As for YATAMA, Brooklyn' Rivera’s political party, which he formed in the 1980s during the Miskitu struggle for autonomy with the Sandinistas, the government has revoked its official standing, so it has no way to represent the Caribbean Coast Miskitu population of around 150,000. "To replace my father, we have to convene an assembly to represent the 400 communities in the region, but with the government having occupied the entire area with soldiers, that would be impossible," said Tininiska Rivera. The majority of the YATAMA  members have gone underground for fear of being kidnapped like Brooklyn Rivera was.

The United States State Department and other countries, as well as non-governmental Human Rights groups, issued statements holding the Nicaraguan government responsible for the kidnapping and physical deterioration of Rivers during his year and a half of captivity.

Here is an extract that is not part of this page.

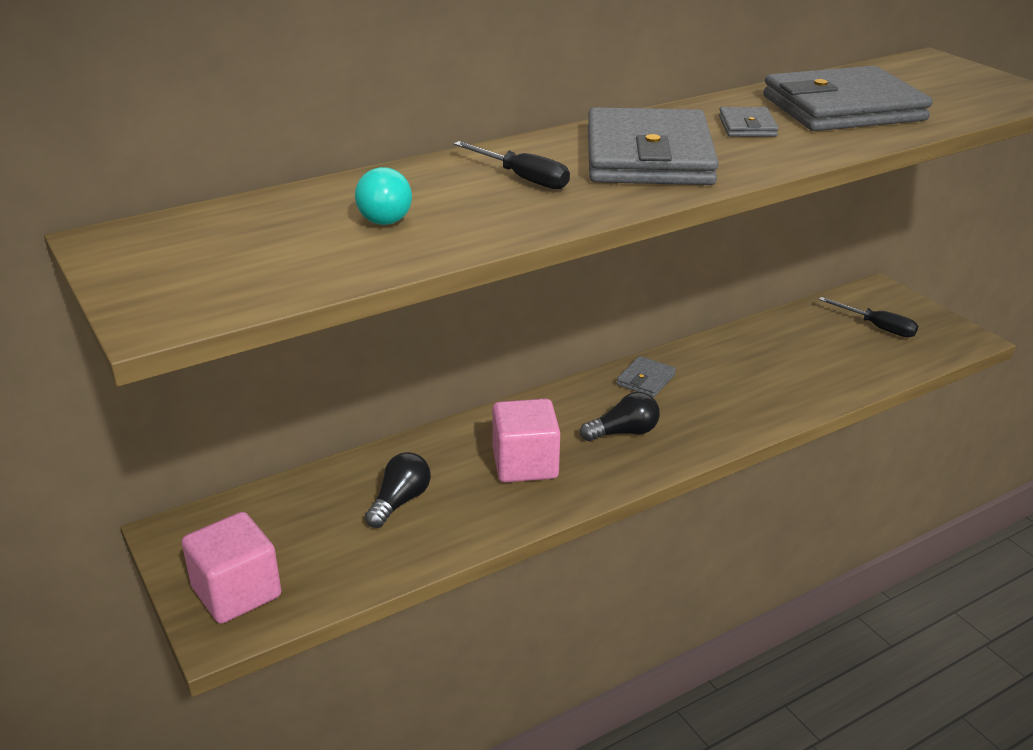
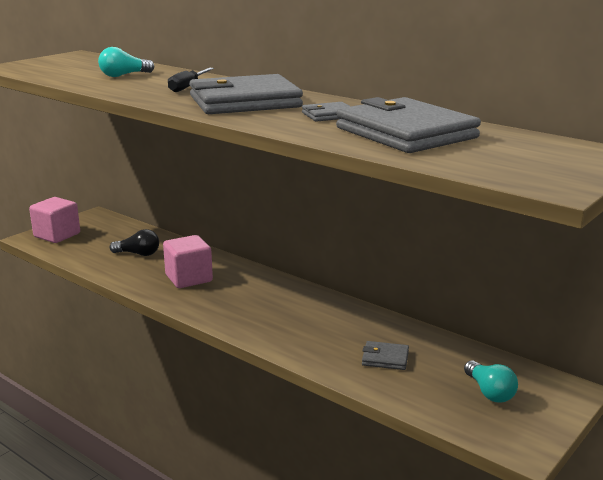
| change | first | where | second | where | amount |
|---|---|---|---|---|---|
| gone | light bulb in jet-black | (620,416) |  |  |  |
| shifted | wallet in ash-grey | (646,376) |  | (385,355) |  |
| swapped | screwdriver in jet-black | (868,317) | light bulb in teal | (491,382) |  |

Tininiska said she would continue to press international forums for justice for her father through judgments from both Nicaraguan and international courts of justice. "I'm going to go ahead and continue to try to get justice for him," said Tininiska Rivera. She said she plans to hold a religious service for her father in the country where she lives in exile.
 

The Miskitu are the largest indigenous group on the Nicaraguan Caribbean Coast and are concentrated in Bilwi (Puerto Cabezas), the Rio Coco (Wangki) region, and other coastal and river communities. Broojlyn Rivera led Miskitu guerrillas in a successful resistance against Sandinista government attacks in the 1980s, culminating in the Central American Peace Accords on Aug. 7, 1987. In 1988, he and fellow Miskitu leader Steadman Fagoth formed the political party YATAMA and served in the Violeta Chamorro administration as minister of autonomous development in Nicaragua. Fagoth has also been detained by the Sandinista government.

When Daniel Ortega and the Sandinista National Liberation Front (FSLN) returned to power in 2007, Rivera served as a YATAMA representative in the National Assembly a post he held until April of 2023 when he went before the United Nations and condemned the government for failing to protect the Miskitu from the so-called colonos,, settlers from the Pacific Coast who have systematically taken Miskitu land for farming and lumbering, and for allowing foreign interests, mainly Chinese, into the land for mining. He returned to Nicaragua in September of 2023 and was promptly jailed by the Ortega-Murrillo regime.

The following month, on October 4, 2023, the country's Supreme Electoral Council revoked YATAMA's formal standing and banned the political party. Party members were driven into hiding or into exile while Rivera's family members fruitlessly demanded proof that Rivera was alive.